Work item.
Can you echo every line of the listing below, from the line with "KASHMIR REPORT" up to and including the line with "of DestinAsian Media Group.", leaving the pictures out of your answer?

Stored data entries
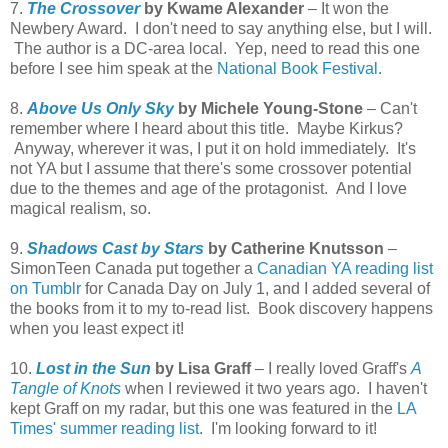
7.
The Crossover
by Kwame Alexander
– It won the
Newbery Award. I don't need to say anything else, but I will.
The author is a DC-area local. Yep, need to read this one
before I see him speak at the
National Book Festival
.
8.
Above Us Only Sky
by Michele Young-Stone
– Can't
remember where I heard about this title. Maybe Kirkus?
Anyway, wherever it was, I put it on hold immediately. It's
not YA but I assume that there's some crossover potential
due to the themes and age of the protagonist. And I love
magical realism, so.
9.
Shadows Cast by Stars
by Catherine Knutsson
–
SimonTeen Canada put together a
Canadian YA reading list
on Tumblr
for Canada Day on July 1, and I added several of
the books from it to my to-read list. Book discovery happens
when you least expect it!
10.
Lost in the Sun
by Lisa Graff
– I really loved Graff's
A
Tangle of Knots
when I reviewed it two years ago. I haven't
kept Graff on my radar, but this one was featured in the
LA
Times' summer reading list
. I'm looking forward to it!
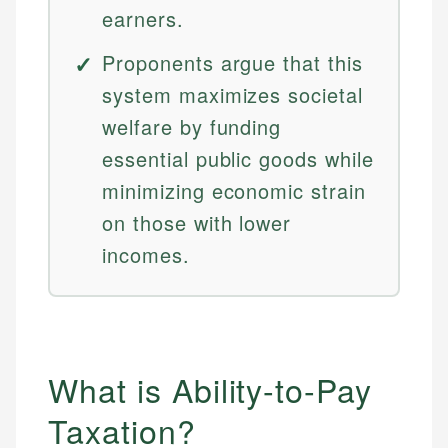
earners.
Proponents argue that this
system maximizes societal
welfare by funding
essential public goods while
minimizing economic strain
on those with lower
incomes.
What is Ability-to-Pay
Taxation?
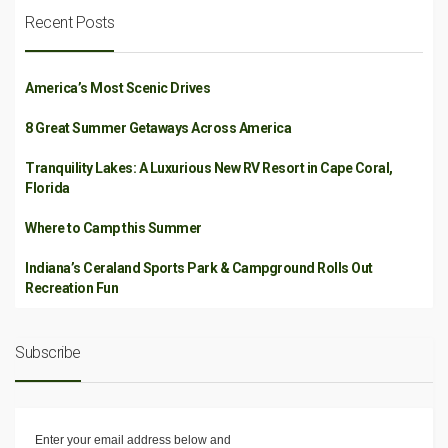
Recent Posts
America’s Most Scenic Drives
8 Great Summer Getaways Across America
Tranquility Lakes: A Luxurious New RV Resort in Cape Coral,
Florida
Where to Camp this Summer
Indiana’s Ceraland Sports Park & Campground Rolls Out
Recreation Fun
Subscribe
Enter your email address below and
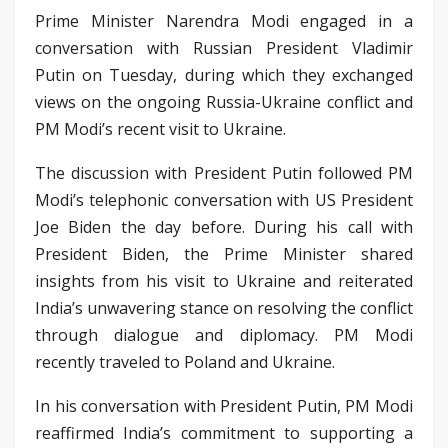
Prime Minister Narendra Modi engaged in a
conversation with Russian President Vladimir
Putin on Tuesday, during which they exchanged
views on the ongoing Russia-Ukraine conflict and
PM Modi’s recent visit to Ukraine.
The discussion with President Putin followed PM
Modi’s telephonic conversation with US President
Joe Biden the day before. During his call with
President Biden, the Prime Minister shared
insights from his visit to Ukraine and reiterated
India’s unwavering stance on resolving the conflict
through dialogue and diplomacy. PM Modi
recently traveled to Poland and Ukraine.
In his conversation with President Putin, PM Modi
reaffirmed India’s commitment to supporting a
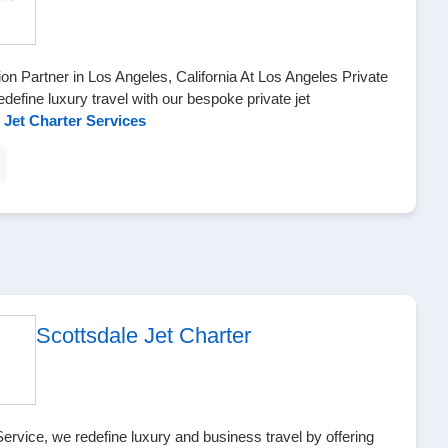
ion Partner in Los Angeles, California At Los Angeles Private
define luxury travel with our bespoke private jet
 Jet Charter Services
Scottsdale Jet Charter
Service, we redefine luxury and business travel by offering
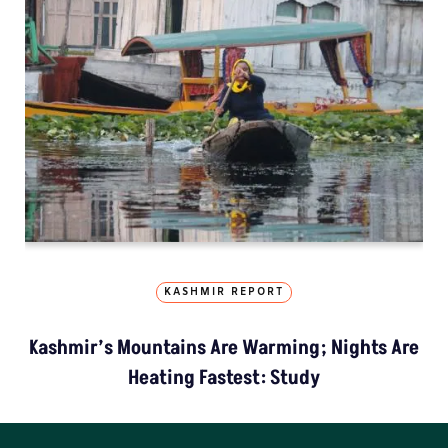
KASHMIR REPORT
Kashmir’s Mountains Are Warming; Nights Are
Heating Fastest: Study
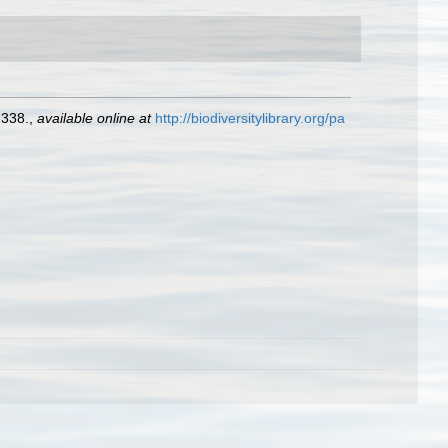
-338.
,
available online at
http://biodiversitylibrary.org/pa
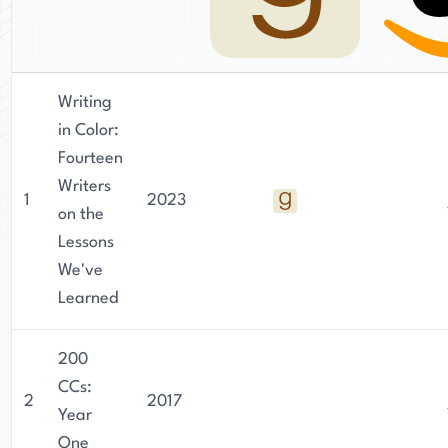
Writing
in Color:
Fourteen
Writers
1
2023
on the
Lessons
We've
Learned
200
CCs:
2
2017
Year
One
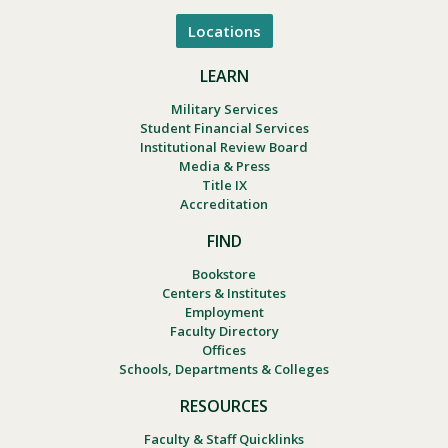
Locations
LEARN
Military Services
Student Financial Services
Institutional Review Board
Media & Press
Title IX
Accreditation
FIND
Bookstore
Centers & Institutes
Employment
Faculty Directory
Offices
Schools, Departments & Colleges
RESOURCES
Faculty & Staff Quicklinks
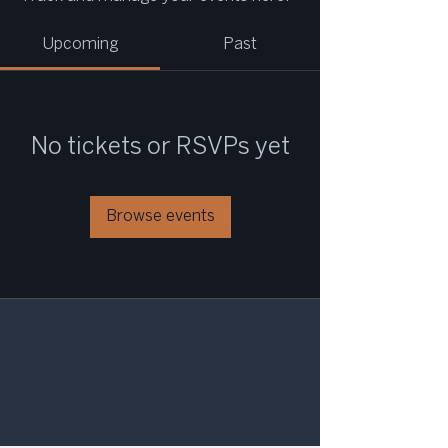
Upcoming
Past
No tickets or RSVPs yet
Browse events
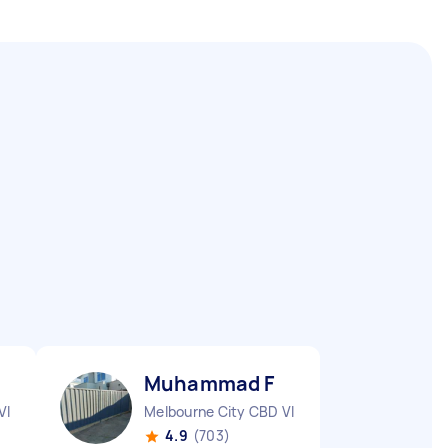
Muhammad F
VIC
Melbourne City CBD VIC
4.9
(703)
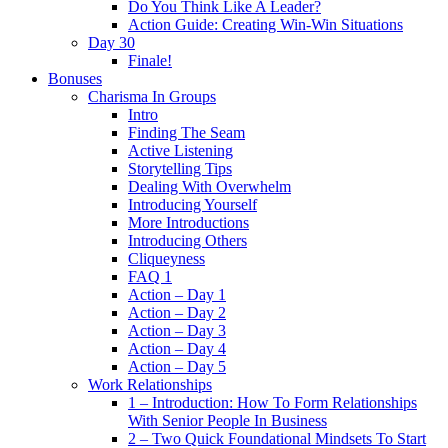
Do You Think Like A Leader?
Action Guide: Creating Win-Win Situations
Day 30
Finale!
Bonuses
Charisma In Groups
Intro
Finding The Seam
Active Listening
Storytelling Tips
Dealing With Overwhelm
Introducing Yourself
More Introductions
Introducing Others
Cliqueyness
FAQ 1
Action – Day 1
Action – Day 2
Action – Day 3
Action – Day 4
Action – Day 5
Work Relationships
1 – Introduction: How To Form Relationships
With Senior People In Business
2 – Two Quick Foundational Mindsets To Start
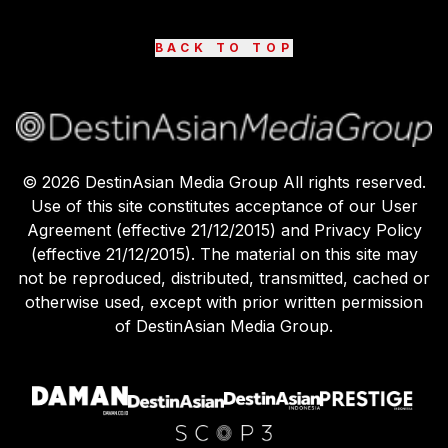
BACK TO TOP
©
2026
DestinAsian Media Group All rights reserved.
Use of this site constitutes acceptance of our User
Agreement (effective 21/12/2015) and Privacy Policy
(effective 21/12/2015). The material on this site may
not be reproduced, distributed, transmitted, cached or
otherwise used, except with prior written permission
of DestinAsian Media Group.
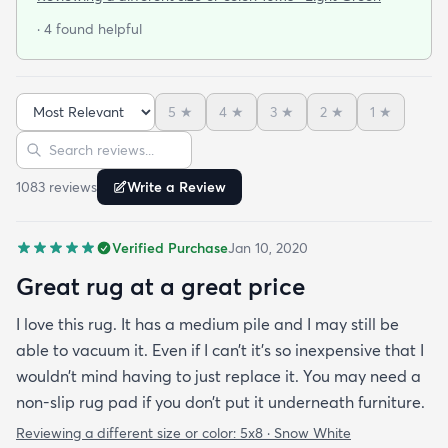
quickly and as described. The color was true to
· 4 found helpful
what appeared on the website. The rug is better
quality than I expected for the price! The pile is
soft and thick and very little lint is shed. I am
5
★
4
★
3
★
2
★
1
★
planning to order the same rug in different sizes
Sort reviews
Search reviews
for my dining room and foyer. If you purchase this
rug you won't be disappointed!
1083
review
s
Write a Review
Verified Purchase
Jan 10, 2020
Great rug at a great price
I love this rug. It has a medium pile and I may still be
able to vacuum it. Even if I can’t it’s so inexpensive that I
wouldn’t mind having to just replace it. You may need a
non-slip rug pad if you don’t put it underneath furniture.
Reviewing a different size or color:
5x8 · Snow White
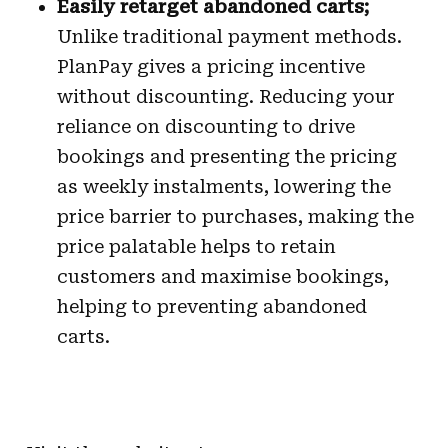
Easily retarget abandoned carts;
Unlike traditional payment methods.
PlanPay gives a pricing incentive
without discounting. Reducing your
reliance on discounting to drive
bookings and presenting the pricing
as weekly instalments, lowering the
price barrier to purchases, making the
price palatable helps to retain
customers and maximise bookings,
helping to preventing abandoned
carts.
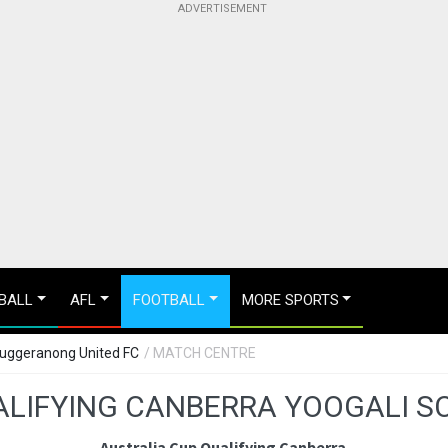
BALL
AFL
FOOTBALL
MORE SPORTS
Tuggeranong United FC
/ MATCH CENTRE
ALIFYING CANBERRA YOOGALI S
Australia Cup Qualifying Canberra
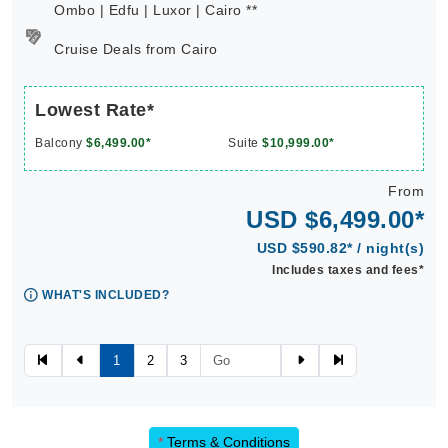
Ombo | Edfu | Luxor | Cairo **
Cruise Deals from Cairo
Lowest Rate*
Balcony
$6,499.00*
Suite
$10,999.00*
From
USD $6,499.00*
USD $590.82* / night(s)
Includes taxes and fees*
WHAT'S INCLUDED?
1
2
3
*
Terms & Conditions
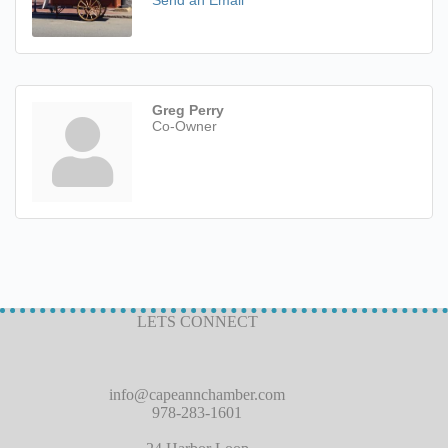
Send an Email
Greg Perry
Co-Owner
LETS CONNECT
info@capeannchamber.com
978-283-1601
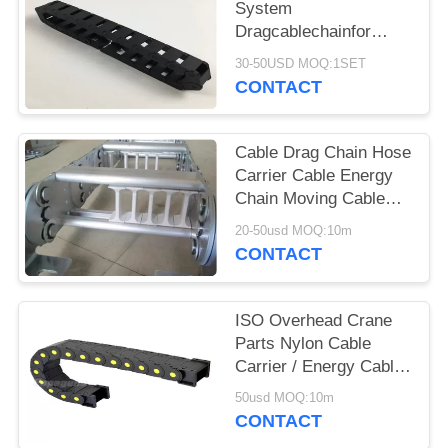
PRIVACY
System
Dragcablechainfor
POLICY
Festoon System With
30-50USD MOQ:1SET
TKA STYLE
CONTACT
Cable Drag Chain Hose
Carrier Cable Energy
Chain Moving Cable
Protection
20-50usd MOQ:10m
CONTACT
ISO Overhead Crane
Parts Nylon Cable
Carrier / Energy Cable
Drag Chain
50usd MOQ:10m
CONTACT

Output of the exercise.
KASHMIR REPORT
Kashmir’s Mountains Are Warming; Nights Are
Heating Fastest: Study
-338.
,
available online at
http://biodiversitylibrary.org/pa
Writing
in Color:
Fourteen
Writers
1
2023
on the
Lessons
We've
Learned
200
CCs:
2
2017
Year
One
Locations
LEARN
Military Services
Student Financial Services
Institutional Review Board
Media & Press
Title IX
Accreditation
FIND
Bookstore
Centers & Institutes
Employment
Faculty Directory
Offices
Schools, Departments & Colleges
RESOURCES
Faculty & Staff Quicklinks
Upcoming
Past
No tickets or RSVPs yet
Browse events
Muhammad F
VIC
Melbourne City CBD VIC
4.9
(703)
Do You Think Like A Leader?
Action Guide: Creating Win-Win Situations
Day 30
Finale!
Bonuses
Charisma In Groups
Intro
Finding The Seam
Active Listening
Storytelling Tips
Dealing With Overwhelm
Introducing Yourself
More Introductions
Introducing Others
Cliqueyness
FAQ 1
Action – Day 1
Action – Day 2
Action – Day 3
Action – Day 4
Action – Day 5
Work Relationships
1 – Introduction: How To Form Relationships
With Senior People In Business
2 – Two Quick Foundational Mindsets To Start
BACK TO TOP
©
2026
DestinAsian Media Group All rights reserved.
Use of this site constitutes acceptance of our User
Agreement (effective 21/12/2015) and Privacy Policy
(effective 21/12/2015). The material on this site may
not be reproduced, distributed, transmitted, cached or
otherwise used, except with prior written permission
of DestinAsian Media Group.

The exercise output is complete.